=== Begin Enclosure ===
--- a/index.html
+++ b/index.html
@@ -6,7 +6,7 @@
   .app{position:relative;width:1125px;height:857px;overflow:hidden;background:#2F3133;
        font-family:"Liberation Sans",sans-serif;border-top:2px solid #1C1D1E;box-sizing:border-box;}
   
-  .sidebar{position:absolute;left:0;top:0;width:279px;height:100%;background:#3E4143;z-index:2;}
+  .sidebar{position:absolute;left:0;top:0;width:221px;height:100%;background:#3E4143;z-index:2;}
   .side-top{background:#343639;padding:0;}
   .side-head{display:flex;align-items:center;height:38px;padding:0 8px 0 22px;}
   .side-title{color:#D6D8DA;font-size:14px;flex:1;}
=== End Enclosure ===
=== Begin Enclosure ===
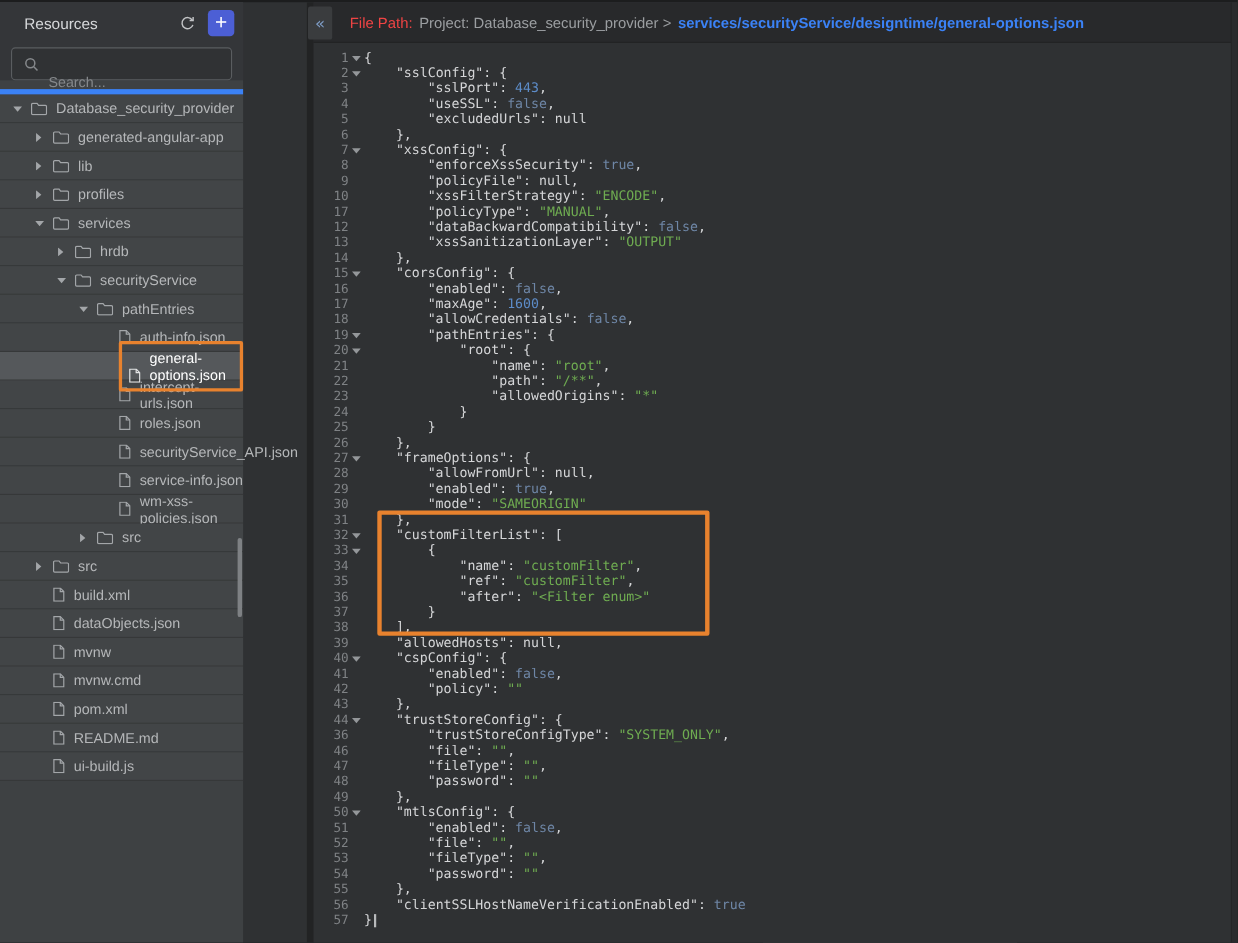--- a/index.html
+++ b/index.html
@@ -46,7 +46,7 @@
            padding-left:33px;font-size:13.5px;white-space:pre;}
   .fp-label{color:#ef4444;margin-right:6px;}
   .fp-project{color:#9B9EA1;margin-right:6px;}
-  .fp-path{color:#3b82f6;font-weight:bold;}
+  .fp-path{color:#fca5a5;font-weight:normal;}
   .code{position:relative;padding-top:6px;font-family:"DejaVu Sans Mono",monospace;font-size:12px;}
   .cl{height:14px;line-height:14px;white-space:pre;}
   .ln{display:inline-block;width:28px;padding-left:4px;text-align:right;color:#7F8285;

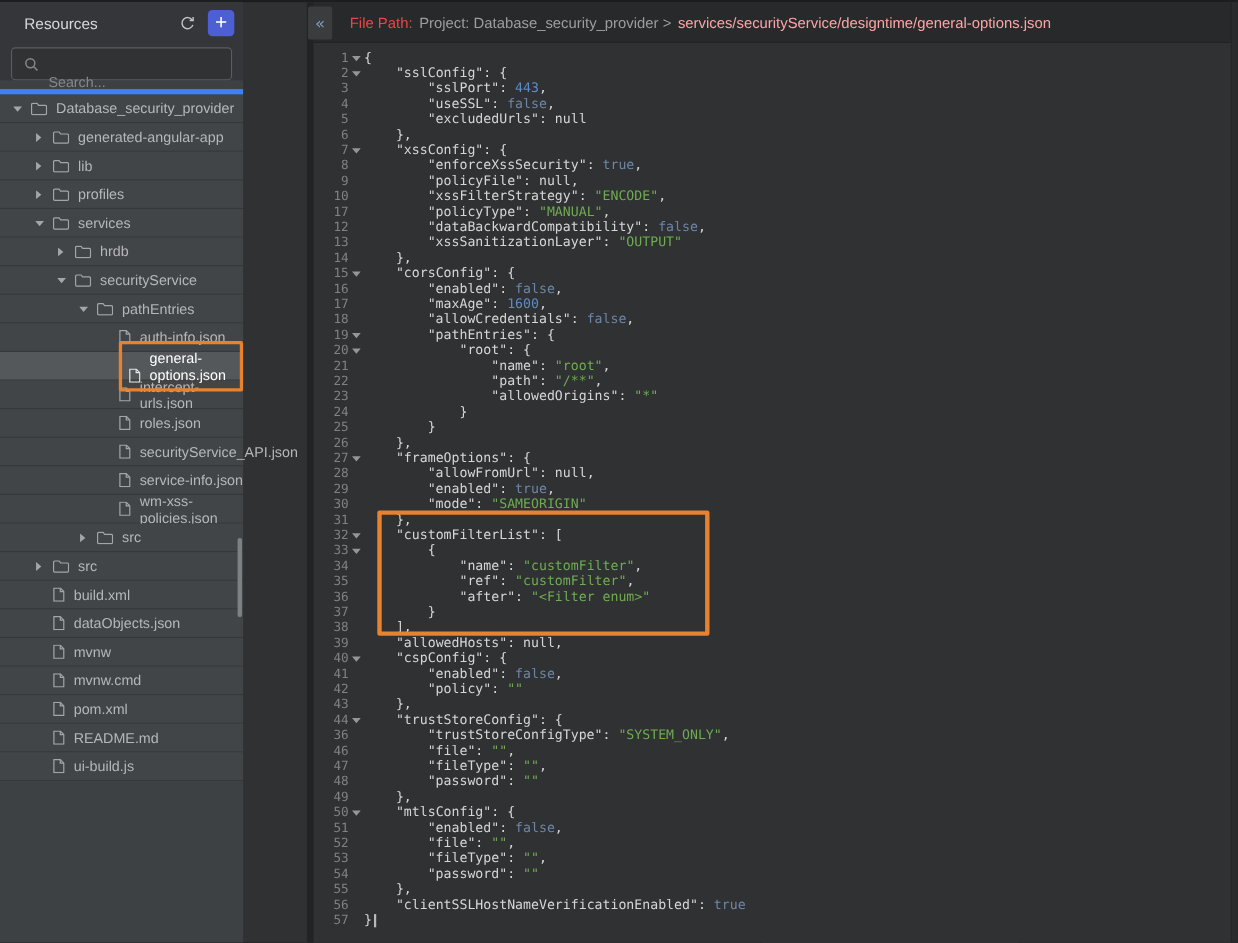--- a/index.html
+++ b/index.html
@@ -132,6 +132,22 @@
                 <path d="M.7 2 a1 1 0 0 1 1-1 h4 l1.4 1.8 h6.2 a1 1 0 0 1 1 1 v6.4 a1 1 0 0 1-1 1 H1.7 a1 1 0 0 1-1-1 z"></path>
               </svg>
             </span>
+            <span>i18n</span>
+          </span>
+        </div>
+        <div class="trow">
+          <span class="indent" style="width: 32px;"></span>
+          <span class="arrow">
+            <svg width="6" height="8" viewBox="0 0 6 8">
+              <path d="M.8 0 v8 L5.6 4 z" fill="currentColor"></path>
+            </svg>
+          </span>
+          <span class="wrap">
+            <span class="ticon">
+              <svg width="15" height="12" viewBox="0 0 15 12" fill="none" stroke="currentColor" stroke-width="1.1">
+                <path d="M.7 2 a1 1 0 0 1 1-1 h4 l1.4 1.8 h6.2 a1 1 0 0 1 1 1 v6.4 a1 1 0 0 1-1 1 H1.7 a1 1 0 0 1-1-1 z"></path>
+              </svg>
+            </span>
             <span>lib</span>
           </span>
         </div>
=== End Enclosure ===
When a line in the records holds the string "right", copy that line.

§ ANSWER TO THE EXERCISE
   .fp-label{color:#ef4444;margin-right:6px;}
   .fp-project{color:#9B9EA1;margin-right:6px;}
   .ln{display:inline-block;width:28px;padding-left:4px;text-align:right;color:#7F8285;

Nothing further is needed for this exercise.